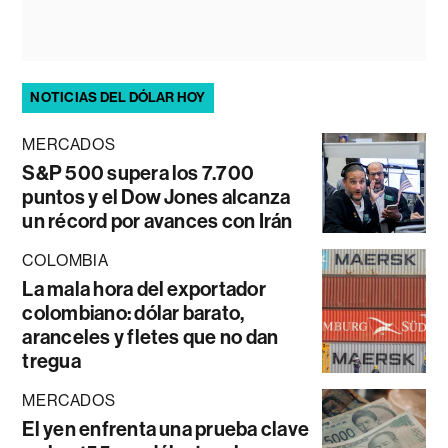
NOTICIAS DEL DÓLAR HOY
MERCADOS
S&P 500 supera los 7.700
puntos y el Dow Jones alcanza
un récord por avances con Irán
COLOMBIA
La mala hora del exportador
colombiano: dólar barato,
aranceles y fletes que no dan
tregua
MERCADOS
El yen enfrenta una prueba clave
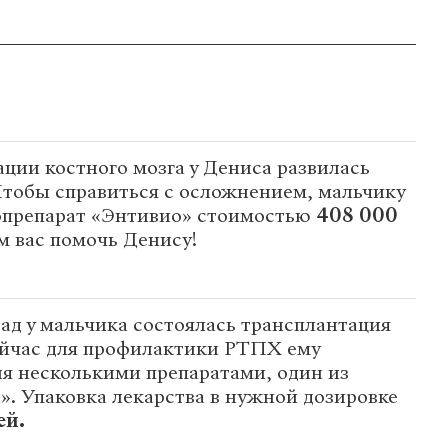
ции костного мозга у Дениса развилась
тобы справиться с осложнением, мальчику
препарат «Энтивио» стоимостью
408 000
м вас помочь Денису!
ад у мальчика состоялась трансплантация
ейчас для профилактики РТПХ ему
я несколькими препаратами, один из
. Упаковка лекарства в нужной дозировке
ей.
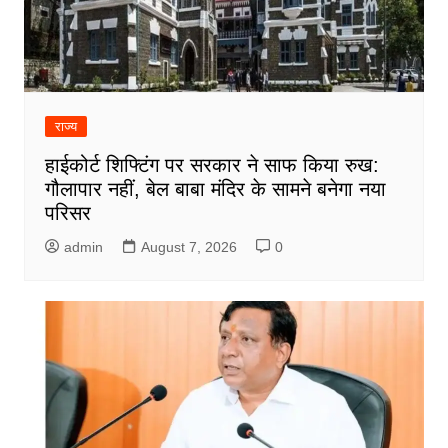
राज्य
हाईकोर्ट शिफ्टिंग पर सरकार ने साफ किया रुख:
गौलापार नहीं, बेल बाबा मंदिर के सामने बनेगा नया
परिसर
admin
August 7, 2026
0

* * *

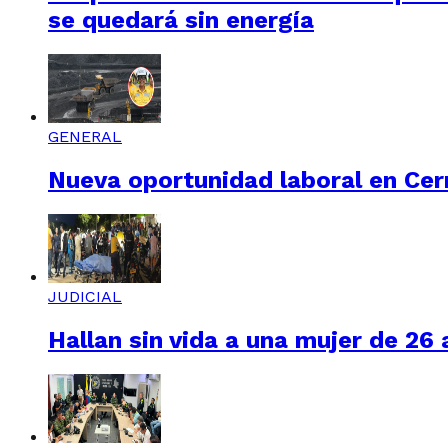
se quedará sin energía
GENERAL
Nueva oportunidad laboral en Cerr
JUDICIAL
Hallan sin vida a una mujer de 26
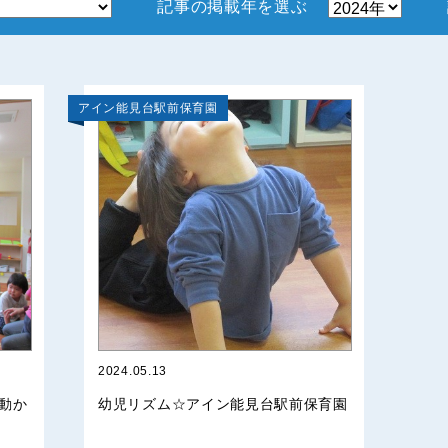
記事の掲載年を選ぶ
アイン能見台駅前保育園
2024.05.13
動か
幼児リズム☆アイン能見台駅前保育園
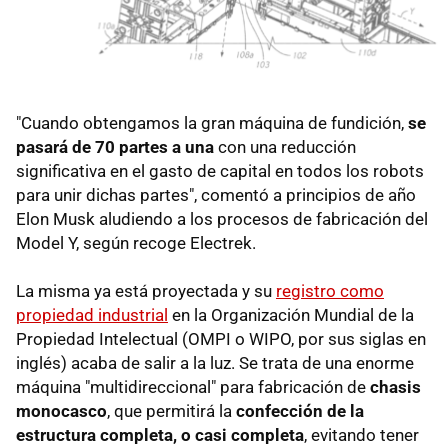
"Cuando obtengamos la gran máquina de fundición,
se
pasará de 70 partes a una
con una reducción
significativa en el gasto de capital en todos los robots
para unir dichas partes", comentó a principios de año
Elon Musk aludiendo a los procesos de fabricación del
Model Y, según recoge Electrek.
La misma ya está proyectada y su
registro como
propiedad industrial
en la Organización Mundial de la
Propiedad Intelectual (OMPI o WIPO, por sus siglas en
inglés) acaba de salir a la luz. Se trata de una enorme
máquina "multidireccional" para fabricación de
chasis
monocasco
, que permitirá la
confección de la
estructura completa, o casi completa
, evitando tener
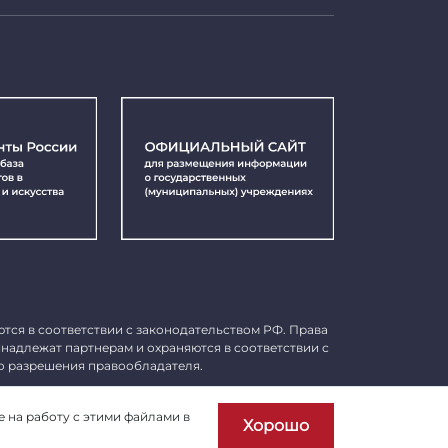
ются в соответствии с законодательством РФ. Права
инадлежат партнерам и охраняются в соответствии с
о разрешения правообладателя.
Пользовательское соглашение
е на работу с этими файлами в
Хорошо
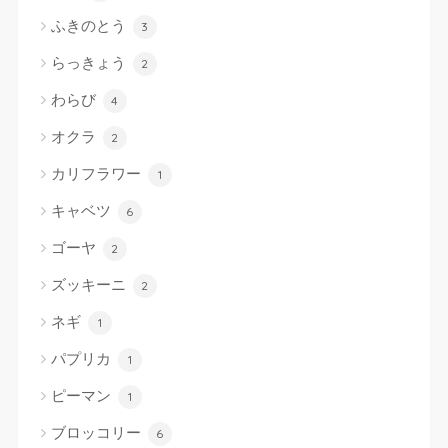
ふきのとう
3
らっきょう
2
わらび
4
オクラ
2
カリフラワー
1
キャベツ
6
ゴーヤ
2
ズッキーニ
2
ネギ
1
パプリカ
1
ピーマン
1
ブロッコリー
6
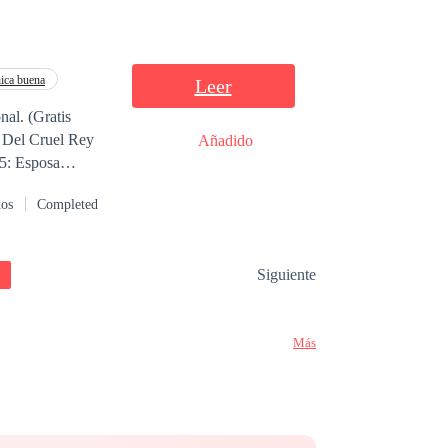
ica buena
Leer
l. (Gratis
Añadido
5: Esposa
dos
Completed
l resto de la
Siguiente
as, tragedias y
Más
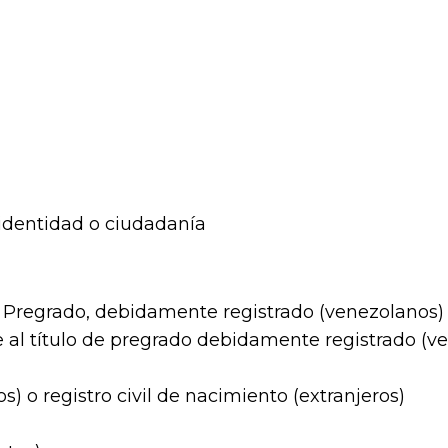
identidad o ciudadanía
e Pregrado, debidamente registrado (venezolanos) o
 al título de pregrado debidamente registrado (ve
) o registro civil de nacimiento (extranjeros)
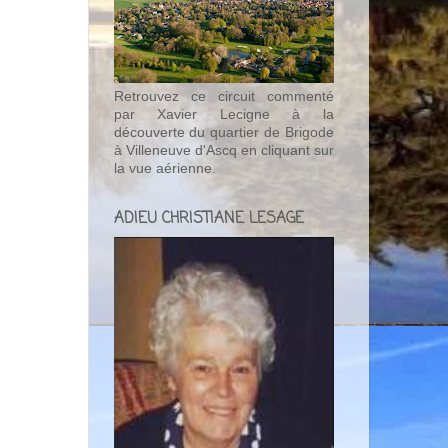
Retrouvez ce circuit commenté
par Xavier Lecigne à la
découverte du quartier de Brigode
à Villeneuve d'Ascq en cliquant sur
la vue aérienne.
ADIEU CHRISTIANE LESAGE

* * *

Task item |
Pull from the data each line where the string "registro" turns up.

Task output |
registro como
) o registro civil de nacimiento (extranjeros)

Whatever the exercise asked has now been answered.